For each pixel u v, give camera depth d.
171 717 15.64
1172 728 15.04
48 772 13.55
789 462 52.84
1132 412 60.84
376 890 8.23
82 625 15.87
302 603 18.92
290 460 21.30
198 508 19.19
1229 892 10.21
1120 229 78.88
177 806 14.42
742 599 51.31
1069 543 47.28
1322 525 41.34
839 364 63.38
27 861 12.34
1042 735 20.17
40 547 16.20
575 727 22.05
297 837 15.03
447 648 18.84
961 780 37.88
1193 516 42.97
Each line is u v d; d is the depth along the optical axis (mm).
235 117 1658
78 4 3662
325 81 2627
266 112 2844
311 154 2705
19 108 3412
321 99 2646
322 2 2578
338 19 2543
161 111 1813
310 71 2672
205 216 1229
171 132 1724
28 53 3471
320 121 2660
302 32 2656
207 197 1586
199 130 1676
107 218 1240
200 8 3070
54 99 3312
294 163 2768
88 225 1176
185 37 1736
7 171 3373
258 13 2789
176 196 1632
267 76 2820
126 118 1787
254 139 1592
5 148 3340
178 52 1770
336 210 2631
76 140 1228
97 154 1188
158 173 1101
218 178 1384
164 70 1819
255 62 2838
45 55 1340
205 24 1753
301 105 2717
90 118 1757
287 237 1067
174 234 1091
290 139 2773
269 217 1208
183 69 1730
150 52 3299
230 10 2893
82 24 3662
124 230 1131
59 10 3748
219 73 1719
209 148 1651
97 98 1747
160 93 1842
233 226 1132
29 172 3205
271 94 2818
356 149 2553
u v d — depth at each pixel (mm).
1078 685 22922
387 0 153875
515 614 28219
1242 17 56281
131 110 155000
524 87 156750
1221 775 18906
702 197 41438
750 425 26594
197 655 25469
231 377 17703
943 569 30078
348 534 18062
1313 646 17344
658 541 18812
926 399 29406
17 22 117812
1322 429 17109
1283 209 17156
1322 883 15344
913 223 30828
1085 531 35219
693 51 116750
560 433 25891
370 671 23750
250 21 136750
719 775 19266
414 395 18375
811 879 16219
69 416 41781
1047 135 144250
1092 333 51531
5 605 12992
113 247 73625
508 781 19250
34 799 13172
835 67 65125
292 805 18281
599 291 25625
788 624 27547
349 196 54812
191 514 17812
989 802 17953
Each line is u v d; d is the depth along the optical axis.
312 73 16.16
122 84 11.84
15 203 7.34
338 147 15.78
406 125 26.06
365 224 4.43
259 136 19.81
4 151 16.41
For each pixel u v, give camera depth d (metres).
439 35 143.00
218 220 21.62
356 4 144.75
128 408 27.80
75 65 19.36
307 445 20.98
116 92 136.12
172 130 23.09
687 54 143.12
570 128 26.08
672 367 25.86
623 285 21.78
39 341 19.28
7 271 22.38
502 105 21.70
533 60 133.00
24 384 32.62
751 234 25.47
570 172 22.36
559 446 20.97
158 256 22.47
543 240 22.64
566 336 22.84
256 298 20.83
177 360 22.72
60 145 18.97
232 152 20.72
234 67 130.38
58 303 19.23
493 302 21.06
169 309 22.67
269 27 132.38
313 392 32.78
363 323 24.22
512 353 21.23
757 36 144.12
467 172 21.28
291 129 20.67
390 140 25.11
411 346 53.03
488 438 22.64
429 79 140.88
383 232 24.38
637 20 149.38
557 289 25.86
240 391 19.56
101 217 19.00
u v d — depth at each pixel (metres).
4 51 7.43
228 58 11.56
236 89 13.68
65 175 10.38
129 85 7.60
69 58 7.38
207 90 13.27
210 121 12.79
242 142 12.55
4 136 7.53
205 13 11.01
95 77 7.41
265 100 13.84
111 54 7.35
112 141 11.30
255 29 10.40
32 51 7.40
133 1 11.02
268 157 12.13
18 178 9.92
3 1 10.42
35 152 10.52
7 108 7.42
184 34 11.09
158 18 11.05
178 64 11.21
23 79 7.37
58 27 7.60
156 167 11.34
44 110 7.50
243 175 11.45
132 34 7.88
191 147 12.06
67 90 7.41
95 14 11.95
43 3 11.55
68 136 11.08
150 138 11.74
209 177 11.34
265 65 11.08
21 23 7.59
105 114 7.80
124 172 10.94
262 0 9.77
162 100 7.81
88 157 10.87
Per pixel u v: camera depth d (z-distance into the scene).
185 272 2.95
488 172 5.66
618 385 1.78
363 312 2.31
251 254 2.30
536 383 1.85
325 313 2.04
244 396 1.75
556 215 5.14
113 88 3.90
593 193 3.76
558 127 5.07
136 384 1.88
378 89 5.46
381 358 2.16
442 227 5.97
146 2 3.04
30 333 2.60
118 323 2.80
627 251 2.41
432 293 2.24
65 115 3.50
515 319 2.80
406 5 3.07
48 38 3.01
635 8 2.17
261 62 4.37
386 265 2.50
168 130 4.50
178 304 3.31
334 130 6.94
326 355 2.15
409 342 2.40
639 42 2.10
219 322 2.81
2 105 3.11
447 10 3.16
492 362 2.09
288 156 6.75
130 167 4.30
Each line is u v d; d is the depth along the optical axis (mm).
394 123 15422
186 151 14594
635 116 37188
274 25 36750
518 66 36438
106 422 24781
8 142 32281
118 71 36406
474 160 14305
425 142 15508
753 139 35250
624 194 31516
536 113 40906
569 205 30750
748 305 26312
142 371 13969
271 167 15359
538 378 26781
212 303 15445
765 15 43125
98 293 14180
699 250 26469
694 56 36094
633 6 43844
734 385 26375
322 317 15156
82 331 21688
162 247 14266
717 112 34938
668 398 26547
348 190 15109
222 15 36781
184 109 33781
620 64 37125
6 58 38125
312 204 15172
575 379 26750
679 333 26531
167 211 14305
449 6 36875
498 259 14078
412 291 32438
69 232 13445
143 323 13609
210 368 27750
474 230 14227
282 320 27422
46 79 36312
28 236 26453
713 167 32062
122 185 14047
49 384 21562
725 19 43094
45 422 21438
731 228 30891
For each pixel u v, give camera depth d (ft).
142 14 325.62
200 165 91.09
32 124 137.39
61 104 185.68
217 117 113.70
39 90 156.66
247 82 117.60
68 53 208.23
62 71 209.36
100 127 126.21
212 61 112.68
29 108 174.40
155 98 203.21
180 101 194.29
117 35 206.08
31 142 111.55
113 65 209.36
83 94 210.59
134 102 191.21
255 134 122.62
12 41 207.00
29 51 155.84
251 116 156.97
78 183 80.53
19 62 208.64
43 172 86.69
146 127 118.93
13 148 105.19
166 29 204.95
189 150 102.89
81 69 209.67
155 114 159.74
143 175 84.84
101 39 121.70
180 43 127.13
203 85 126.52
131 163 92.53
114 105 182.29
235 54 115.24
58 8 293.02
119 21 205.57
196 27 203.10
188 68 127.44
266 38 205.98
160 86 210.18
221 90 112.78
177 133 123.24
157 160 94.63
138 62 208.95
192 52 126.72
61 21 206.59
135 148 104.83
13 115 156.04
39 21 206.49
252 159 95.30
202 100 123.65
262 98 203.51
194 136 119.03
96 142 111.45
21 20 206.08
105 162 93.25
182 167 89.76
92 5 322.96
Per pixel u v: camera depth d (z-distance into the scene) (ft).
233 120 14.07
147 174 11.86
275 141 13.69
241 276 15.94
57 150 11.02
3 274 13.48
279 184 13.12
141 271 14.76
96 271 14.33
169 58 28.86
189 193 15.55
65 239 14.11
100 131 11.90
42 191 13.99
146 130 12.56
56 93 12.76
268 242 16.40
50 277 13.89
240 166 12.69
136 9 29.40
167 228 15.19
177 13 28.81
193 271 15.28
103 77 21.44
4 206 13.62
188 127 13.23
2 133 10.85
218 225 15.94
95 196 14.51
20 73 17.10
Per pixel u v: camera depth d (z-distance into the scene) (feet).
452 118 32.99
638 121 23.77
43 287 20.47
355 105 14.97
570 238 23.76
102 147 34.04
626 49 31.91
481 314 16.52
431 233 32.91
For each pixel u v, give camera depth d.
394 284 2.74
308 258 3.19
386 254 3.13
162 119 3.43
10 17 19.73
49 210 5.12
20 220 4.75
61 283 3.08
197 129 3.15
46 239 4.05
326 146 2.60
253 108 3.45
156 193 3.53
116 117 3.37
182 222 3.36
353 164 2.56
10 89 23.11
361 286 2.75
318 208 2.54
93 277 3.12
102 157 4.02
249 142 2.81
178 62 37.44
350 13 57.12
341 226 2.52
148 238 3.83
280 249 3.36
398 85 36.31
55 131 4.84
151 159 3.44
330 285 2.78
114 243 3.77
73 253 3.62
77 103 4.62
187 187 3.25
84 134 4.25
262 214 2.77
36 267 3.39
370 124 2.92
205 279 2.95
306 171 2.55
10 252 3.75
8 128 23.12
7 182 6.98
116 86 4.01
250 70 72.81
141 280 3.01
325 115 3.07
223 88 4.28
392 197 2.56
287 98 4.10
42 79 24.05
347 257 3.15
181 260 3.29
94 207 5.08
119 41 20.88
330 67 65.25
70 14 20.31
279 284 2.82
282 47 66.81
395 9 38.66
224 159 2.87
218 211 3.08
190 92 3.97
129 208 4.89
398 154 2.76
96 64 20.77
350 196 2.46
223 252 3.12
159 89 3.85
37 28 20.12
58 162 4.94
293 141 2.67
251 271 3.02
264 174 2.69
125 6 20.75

• **Aim of the exercise**
The records are given above. Copy each line in them that holds "distance".

• **Solution for this task**
Per pixel u v: camera depth d (z-distance into the scene).
Per pixel u v: camera depth d (z-distance into the scene) (ft).
Per pixel u v: camera depth d (z-distance into the scene) (feet).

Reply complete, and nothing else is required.